Unlike the estimated thousands of Portlanders who have been evicted during the moratorium, Hemme hasn’t been forcibly removed from their home for these infractions. But they’re preparing for a more concrete notice once they miss July rent. Hemme has applied for financial assistance for people impacted by the pandemic in the past, and received $500 in December through a Pride Northwest fund, but hasn’t been able to secure any financial aid for rent assistance. Hemme hasn’t been able to return to work, and doesn’t have the funds to pay for July rent.
"I don’t have any other plan. I’m really worried about being evicted. I just need to find a way out."
With the moratorium’s end fast approaching, Hemme is rushing to build a tiny home for their family of two on a friend’s property. Hemme, who's taught themself how to build the structure with the help of Rebuilding Center classes and donated tools from Cascadia Clusters, is collecting money to complete the project through an online fundraiser.
“It’s a lot of work, and taking longer than I thought it would,” said Hemme. “But I don’t have any other plan. I’m really worried about being evicted. I just need to find a way out.”
SB 278 remains in discussion in the House Rules Committee. Lawmakers have just under two weeks to advance and pass the bill before this year’s legislative session comes to a close. Both Portland City Council and the Multnomah County Board of Commissioners have expressed their support of SB 278, and county commissioners plan on discussing the legislation's impact during their Thursday morning briefing.

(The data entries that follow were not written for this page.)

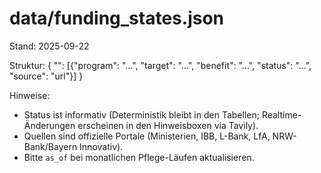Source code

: # data/funding_states.json
Stand: 2025-09-22

Struktur:
{
  "<Bundesland>": [{"program": "...", "target": "...", "benefit": "...", "status": "...", "source": "url"}]
}

Hinweise:
- Status ist informativ (Deterministik bleibt in den Tabellen; Realtime-Änderungen erscheinen in den Hinweisboxen via Tavily).
- Quellen sind offizielle Portale (Ministerien, IBB, L-Bank, LfA, NRW-Bank/Bayern Innovativ).
- Bitte `as_of` bei monatlichen Pflege-Läufen aktualisieren.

Whitney plans to continue to call and send messages to rent assistance providers, and is hoping to secure funds to either pay for July rent or relocate. Whitney moved to Portland from Las Vegas six years ago with her daughters, and doesn’t have any family nearby that could help with housing her in the interim. She’s afraid this will be the year where she has to leave behind the community she worked hard to build and call home in Oregon.
“If it comes to it, I’ll have to move back to Vegas,” said Whitney. “But that’s not my home anymore, I’ve made roots here…. I don’t want to lose that.”